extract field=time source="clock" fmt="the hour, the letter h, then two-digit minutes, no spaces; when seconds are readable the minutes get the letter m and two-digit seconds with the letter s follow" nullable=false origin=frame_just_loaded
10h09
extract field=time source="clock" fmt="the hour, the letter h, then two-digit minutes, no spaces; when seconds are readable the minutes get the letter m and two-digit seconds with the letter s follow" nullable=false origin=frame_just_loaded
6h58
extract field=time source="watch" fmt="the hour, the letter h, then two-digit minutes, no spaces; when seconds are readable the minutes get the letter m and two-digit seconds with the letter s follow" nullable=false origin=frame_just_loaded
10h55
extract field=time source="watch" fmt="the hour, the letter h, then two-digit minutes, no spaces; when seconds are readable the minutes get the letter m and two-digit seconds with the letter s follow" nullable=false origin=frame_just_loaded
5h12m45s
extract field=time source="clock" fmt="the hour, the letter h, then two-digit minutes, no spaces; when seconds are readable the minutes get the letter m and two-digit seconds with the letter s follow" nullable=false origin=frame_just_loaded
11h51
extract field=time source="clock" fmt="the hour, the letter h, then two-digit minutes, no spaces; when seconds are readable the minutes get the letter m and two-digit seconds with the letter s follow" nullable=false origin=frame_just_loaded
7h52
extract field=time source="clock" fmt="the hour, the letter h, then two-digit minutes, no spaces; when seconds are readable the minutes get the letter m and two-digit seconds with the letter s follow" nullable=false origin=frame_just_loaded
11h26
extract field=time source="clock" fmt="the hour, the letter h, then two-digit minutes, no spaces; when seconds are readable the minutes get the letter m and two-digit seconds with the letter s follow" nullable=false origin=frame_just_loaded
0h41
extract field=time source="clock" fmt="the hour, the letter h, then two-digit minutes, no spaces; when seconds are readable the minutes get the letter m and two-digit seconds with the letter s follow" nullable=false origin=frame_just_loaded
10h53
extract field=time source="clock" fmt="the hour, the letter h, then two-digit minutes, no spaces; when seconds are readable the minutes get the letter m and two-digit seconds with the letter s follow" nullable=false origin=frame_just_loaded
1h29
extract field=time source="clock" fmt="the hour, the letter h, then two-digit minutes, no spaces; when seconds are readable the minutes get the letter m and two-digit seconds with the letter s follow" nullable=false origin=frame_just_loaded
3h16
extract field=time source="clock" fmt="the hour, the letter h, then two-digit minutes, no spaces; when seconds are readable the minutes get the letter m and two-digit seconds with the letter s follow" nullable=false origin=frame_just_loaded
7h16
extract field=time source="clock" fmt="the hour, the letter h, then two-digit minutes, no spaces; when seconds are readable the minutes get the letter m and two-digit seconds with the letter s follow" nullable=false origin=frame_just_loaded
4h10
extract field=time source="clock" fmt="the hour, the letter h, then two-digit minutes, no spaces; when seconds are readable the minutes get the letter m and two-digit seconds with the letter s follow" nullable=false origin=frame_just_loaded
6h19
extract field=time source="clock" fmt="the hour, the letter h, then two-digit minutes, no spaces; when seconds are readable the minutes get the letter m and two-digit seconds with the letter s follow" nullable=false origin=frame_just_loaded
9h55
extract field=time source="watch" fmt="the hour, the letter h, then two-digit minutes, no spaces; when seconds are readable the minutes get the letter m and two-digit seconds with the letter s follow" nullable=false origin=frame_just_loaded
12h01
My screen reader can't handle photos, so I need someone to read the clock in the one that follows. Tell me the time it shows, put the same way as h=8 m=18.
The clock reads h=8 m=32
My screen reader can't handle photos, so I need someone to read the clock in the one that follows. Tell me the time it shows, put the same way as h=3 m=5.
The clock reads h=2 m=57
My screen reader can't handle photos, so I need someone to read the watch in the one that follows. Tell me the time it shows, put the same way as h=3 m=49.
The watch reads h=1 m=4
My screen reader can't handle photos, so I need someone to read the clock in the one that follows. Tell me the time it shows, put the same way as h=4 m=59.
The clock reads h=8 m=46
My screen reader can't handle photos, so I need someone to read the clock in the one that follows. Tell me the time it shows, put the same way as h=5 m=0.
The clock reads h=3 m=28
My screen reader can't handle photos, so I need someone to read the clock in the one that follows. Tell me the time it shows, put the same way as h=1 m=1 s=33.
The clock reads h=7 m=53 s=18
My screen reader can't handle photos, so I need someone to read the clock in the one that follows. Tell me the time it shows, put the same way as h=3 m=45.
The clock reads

---------------

▶ **Aim of the task**: Rewrite every line of the listing above as a numbered list, leaving out any blank lines.

▶ **Response to this task**:
1. extract field=time source="clock" fmt="the hour, the letter h, then two-digit minutes, no spaces; when seconds are readable the minutes get the letter m and two-digit seconds with the letter s follow" nullable=false origin=frame_just_loaded
2. 10h09
3. extract field=time source="clock" fmt="the hour, the letter h, then two-digit minutes, no spaces; when seconds are readable the minutes get the letter m and two-digit seconds with the letter s follow" nullable=false origin=frame_just_loaded
4. 6h58
5. extract field=time source="watch" fmt="the hour, the letter h, then two-digit minutes, no spaces; when seconds are readable the minutes get the letter m and two-digit seconds with the letter s follow" nullable=false origin=frame_just_loaded
6. 10h55
7. extract field=time source="watch" fmt="the hour, the letter h, then two-digit minutes, no spaces; when seconds are readable the minutes get the letter m and two-digit seconds with the letter s follow" nullable=false origin=frame_just_loaded
8. 5h12m45s
9. extract field=time source="clock" fmt="the hour, the letter h, then two-digit minutes, no spaces; when seconds are readable the minutes get the letter m and two-digit seconds with the letter s follow" nullable=false origin=frame_just_loaded
10. 11h51
11. extract field=time source="clock" fmt="the hour, the letter h, then two-digit minutes, no spaces; when seconds are readable the minutes get the letter m and two-digit seconds with the letter s follow" nullable=false origin=frame_just_loaded
12. 7h52
13. extract field=time source="clock" fmt="the hour, the letter h, then two-digit minutes, no spaces; when seconds are readable the minutes get the letter m and two-digit seconds with the letter s follow" nullable=false origin=frame_just_loaded
14. 11h26
15. extract field=time source="clock" fmt="the hour, the letter h, then two-digit minutes, no spaces; when seconds are readable the minutes get the letter m and two-digit seconds with the letter s follow" nullable=false origin=frame_just_loaded
16. 0h41
17. extract field=time source="clock" fmt="the hour, the letter h, then two-digit minutes, no spaces; when seconds are readable the minutes get the letter m and two-digit seconds with the letter s follow" nullable=false origin=frame_just_loaded
18. 10h53
19. extract field=time source="clock" fmt="the hour, the letter h, then two-digit minutes, no spaces; when seconds are readable the minutes get the letter m and two-digit seconds with the letter s follow" nullable=false origin=frame_just_loaded
20. 1h29
21. extract field=time source="clock" fmt="the hour, the letter h, then two-digit minutes, no spaces; when seconds are readable the minutes get the letter m and two-digit seconds with the letter s follow" nullable=false origin=frame_just_loaded
22. 3h16
23. extract field=time source="clock" fmt="the hour, the letter h, then two-digit minutes, no spaces; when seconds are readable the minutes get the letter m and two-digit seconds with the letter s follow" nullable=false origin=frame_just_loaded
24. 7h16
25. extract field=time source="clock" fmt="the hour, the letter h, then two-digit minutes, no spaces; when seconds are readable the minutes get the letter m and two-digit seconds with the letter s follow" nullable=false origin=frame_just_loaded
26. 4h10
27. extract field=time source="clock" fmt="the hour, the letter h, then two-digit minutes, no spaces; when seconds are readable the minutes get the letter m and two-digit seconds with the letter s follow" nullable=false origin=frame_just_loaded
28. 6h19
29. extract field=time source="clock" fmt="the hour, the letter h, then two-digit minutes, no spaces; when seconds are readable the minutes get the letter m and two-digit seconds with the letter s follow" nullable=false origin=frame_just_loaded
30. 9h55
31. extract field=time source="watch" fmt="the hour, the letter h, then two-digit minutes, no spaces; when seconds are readable the minutes get the letter m and two-digit seconds with the letter s follow" nullable=false origin=frame_just_loaded
32. 12h01
33. My screen reader can't handle photos, so I need someone to read the clock in the one that follows. Tell me the time it shows, put the same way as h=8 m=18.
34. The clock reads h=8 m=32
35. My screen reader can't handle photos, so I need someone to read the clock in the one that follows. Tell me the time it shows, put the same way as h=3 m=5.
36. The clock reads h=2 m=57
37. My screen reader can't handle photos, so I need someone to read the watch in the one that follows. Tell me the time it shows, put the same way as h=3 m=49.
38. The watch reads h=1 m=4
39. My screen reader can't handle photos, so I need someone to read the clock in the one that follows. Tell me the time it shows, put the same way as h=4 m=59.
40. The clock reads h=8 m=46
41. My screen reader can't handle photos, so I need someone to read the clock in the one that follows. Tell me the time it shows, put the same way as h=5 m=0.
42. The clock reads h=3 m=28
43. My screen reader can't handle photos, so I need someone to read the clock in the one that follows. Tell me the time it shows, put the same way as h=1 m=1 s=33.
44. The clock reads h=7 m=53 s=18
45. My screen reader can't handle photos, so I need someone to read the clock in the one that follows. Tell me the time it shows, put the same way as h=3 m=45.
46. The clock reads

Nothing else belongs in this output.